SELECTED EXTRACT
- - -
SFrame aggregation and join performance. Its this the best approach

User 2568 | 7/8/2016, 3:03:36 AM

I'm predicting store inventory demand from historical store sales. This is an interesting Kaggle competition as the training set is 74M rows and the test set is 7M rows, which means that designing for performance is key. My first thought is to predict demand based the average for the last 4 week. To do this I:

  1. Calculate product average sales per store for the last 4 weeks using an aggregation
  2. Join this to the test data to create the prediction.

My questions are:

  1. I noticed a similar solution written in R. To improve performance they had used 'setkey' on the data frame. My understanding is this sorts the dataframe by these keys, marks them as sorted, then uses this to speed up aggregation and joins.

    • Does GraphLab have a similar optimisation? My impression is this is done automatically, but I wanted to confirm please
    • Would sorting the SFrame by these columns increase performance of aggregation and joins?

  2. For very large tables, what is the fastest way to do a lookup in a reference table. Is it

    query.join(reference, how='left) 

I've done some performance testing seems which indicate the joins and aggregates scales linearly or better, so this seems to be the right approach but I wanted to check

Comments

User 91 | 7/8/2016, 3:34:41 PM

Currently, we don't have a sort-merge-join implemented so sorting the keys may or may not help significantly. Other that than, it seems like a good approach. If you do run into performance issues send us a code snippet and we can see if there is a faster way to do the same thing.


User 2568 | 7/10/2016, 2:18:32 AM

The core of the code is

        forecast = train.groupby(features, {"Pred2": gl.aggregate.MEAN('Demanda_uni_equil')}) 
        test = test.join(forecast, on = features, how='left') 
        test['Pred'] = gl.SArray.where(test['Pred'] == None, test['Pred2'], test['Pred']) 

I'm running on an 8 core machine and I notice for a while it runs on all core at 100%, then on 1 for 100% then back to all cores again

If you want to run it the data is on kaggle here the full code is

def median(sa):
    return sa.sketch_summary().quantile(0.5)

def predict_v3(train, test, lst, verbose=False):

    train = train.copy()
    test  = test.copy()

    if 'Demanda_uni_equil' in test.column_names():
        test.rename({'Demanda_uni_equil':'Actual'})
        test['logActual'] = test['Actual'].apply(log1p)

    train['Demanda_uni_equil'] = train['Demanda_uni_equil'].apply(log1p)
    test['Pred'] = None

    for features in lst:
        forecast = train.groupby(features, {"Pred2": gl.aggregate.MEAN('Demanda_uni_equil')}) 
        test = test.join(forecast, on = features, how='left') # Warning - join does not return the dataframe in the original column order of the left table!
        test['Pred'] = gl.SArray.where(test['Pred'] == None, test['Pred2'], test['Pred']) 
        test.remove_column('Pred2')
        if verbose:
            if 'Actual' in test.column_names():
                print "logrmse {:6.4f}".format(gl.evaluation.rmse(test['Pred'], test['logActual'])), 
            print "{:8,} ({:4.2%}) missing predictions after forcasting by {}".format(test['Pred'].num_missing(), test['Pred'].num_missing()/float(len(test)), features)
            sys.stdout.flush()

    # As a last resort use the overall median
    forecast = median(train['Demanda_uni_equil'])
    test['Pred'] = gl.SArray.where(test['Pred'] == None, forecast, test['Pred']) 

    test['Pred'] = test['Pred'].apply(lambda l: round(expm1(l)), dtype=int)
    if verbose and 'Actual' in test.column_names():
        print "logrmse {:6.4f}".format(logrmse(test['Pred'], test['Actual'])) 

    test.rename({'Pred':'Demanda_uni_equil'})
    return test
- - -
WORK INSTRUCTIONS
Translate this sentence from the forum thread on SFrame join performance into Spanish: "Currently, we don't have a sort-merge-join implemented so sorting the keys may or may not help significantly." The data after this point is separate material, unrelated to the forum thread.

DATA SECTION
- - -
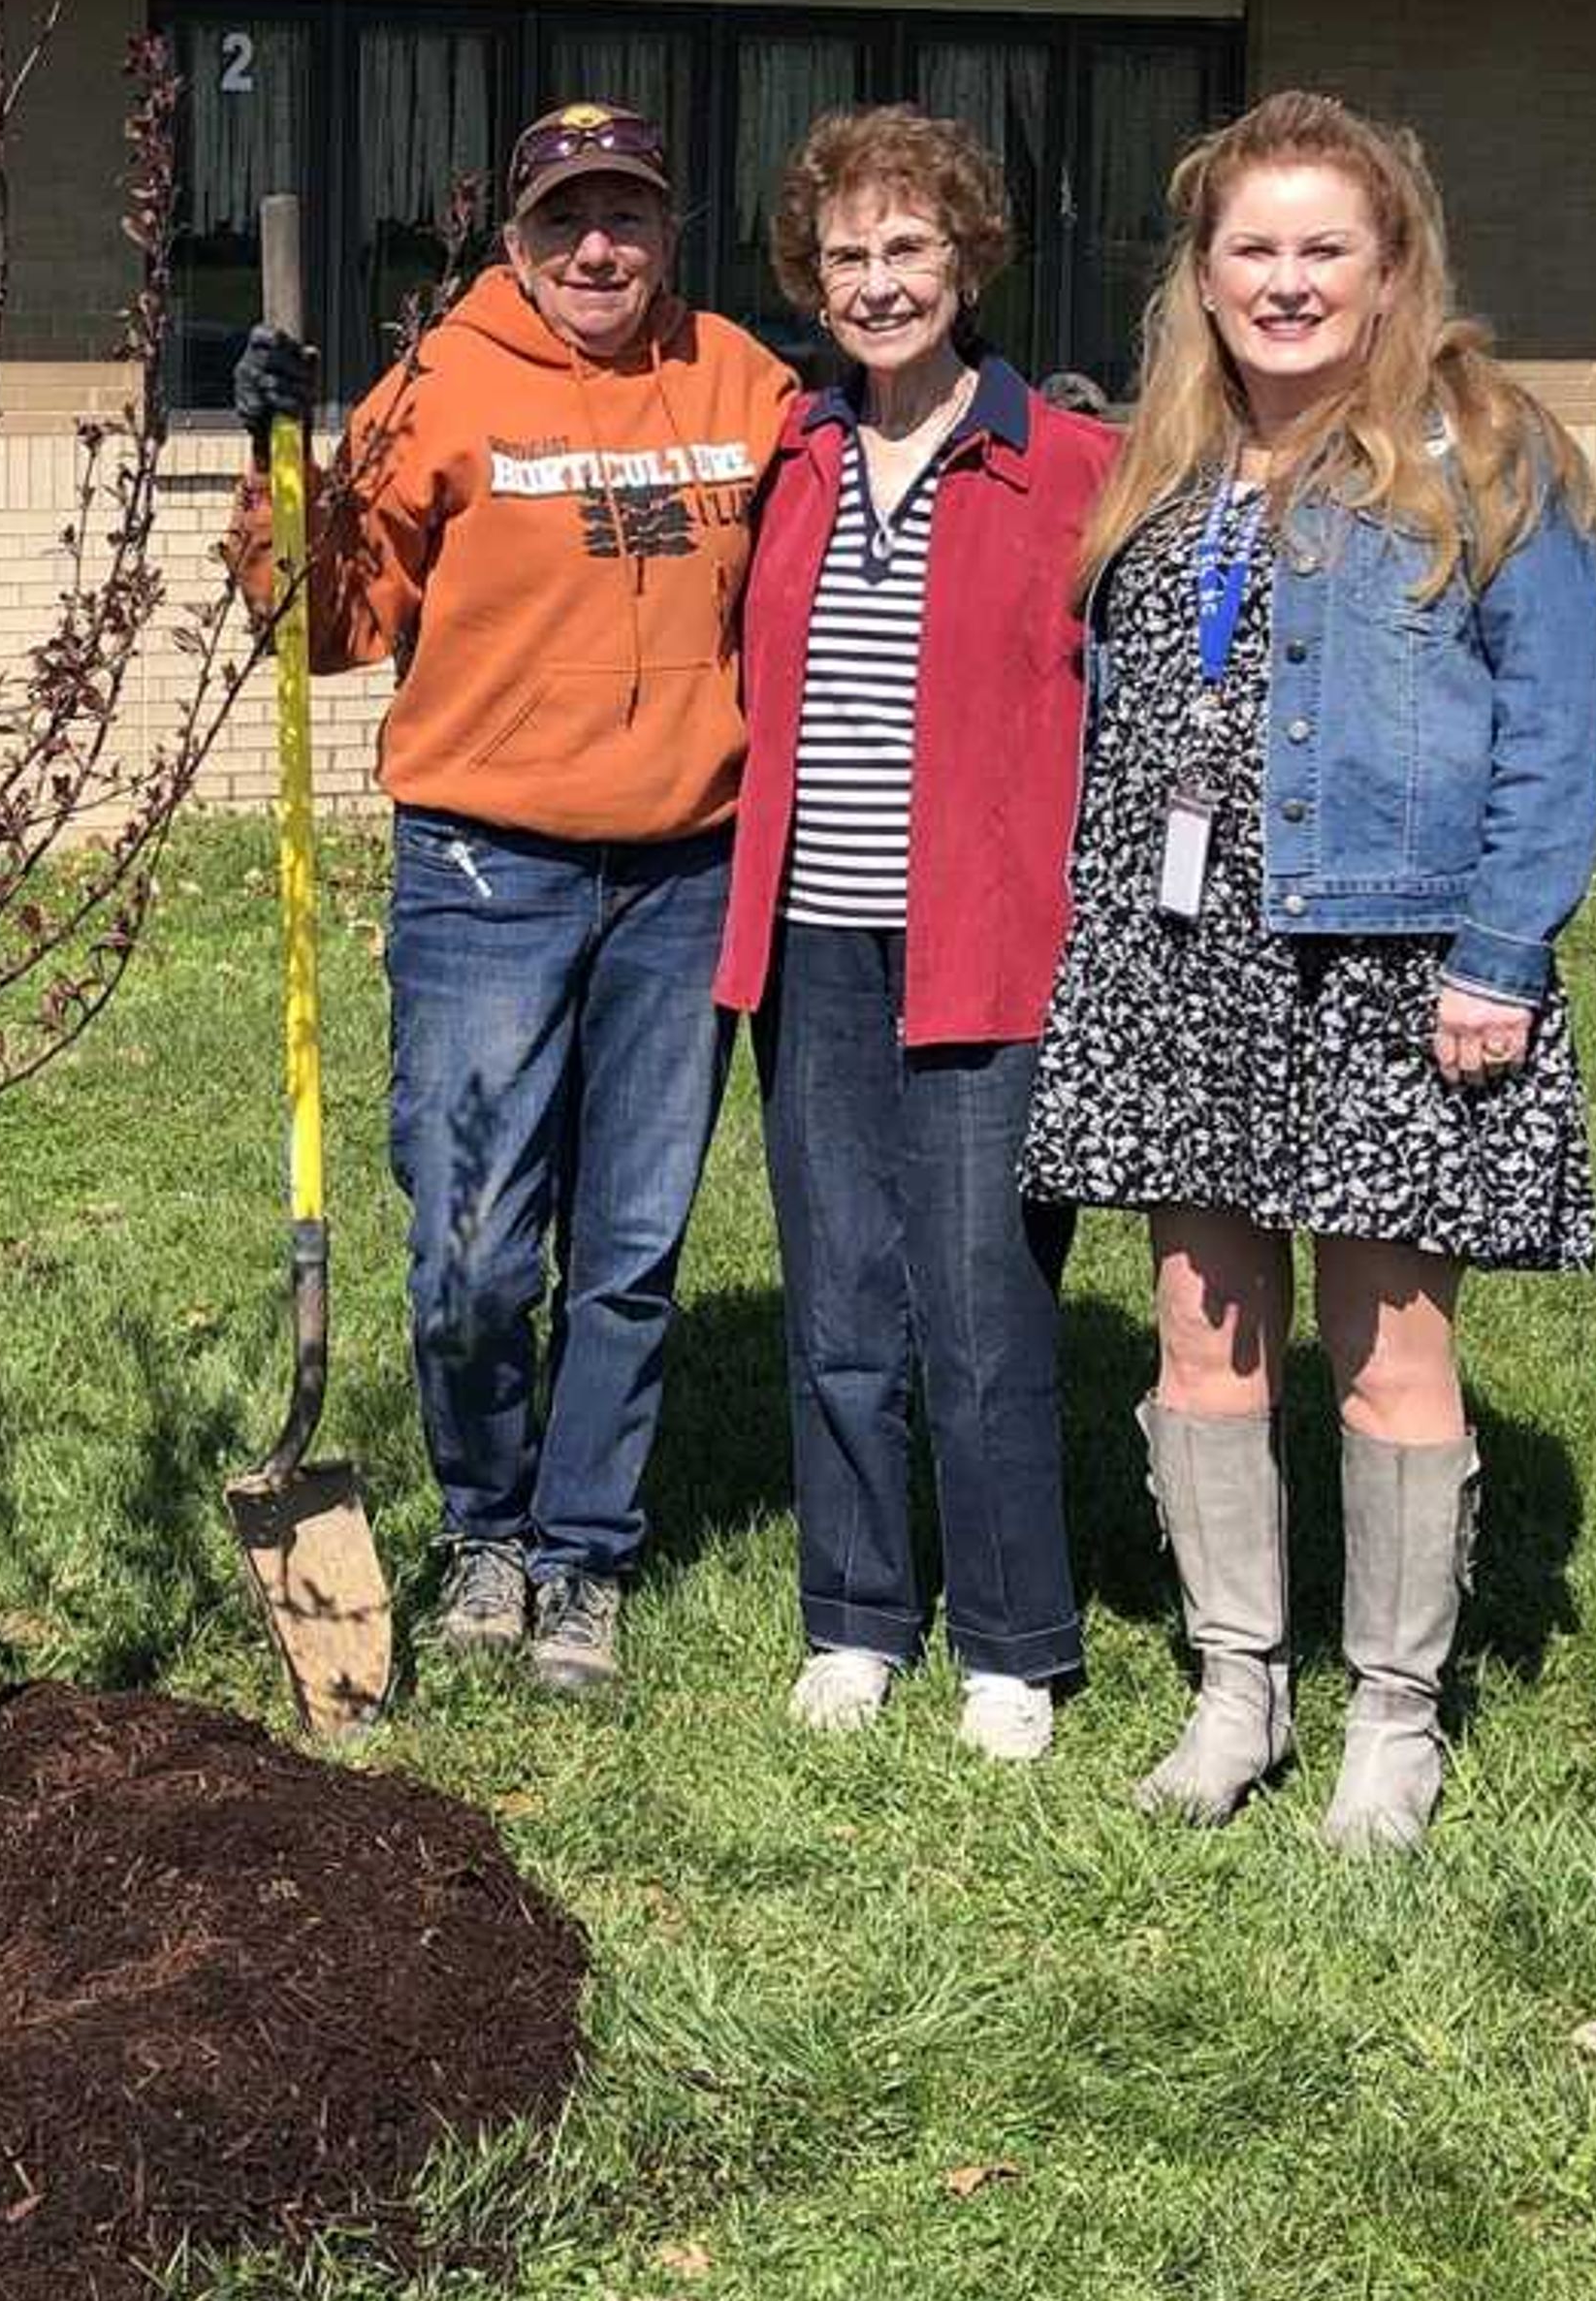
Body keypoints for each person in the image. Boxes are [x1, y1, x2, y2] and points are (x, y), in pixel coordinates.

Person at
- - -
THE ANSWER
Actualmente no tenemos implementado un sort-merge-join, así que ordenar las claves puede ayudar significativamente o puede que no.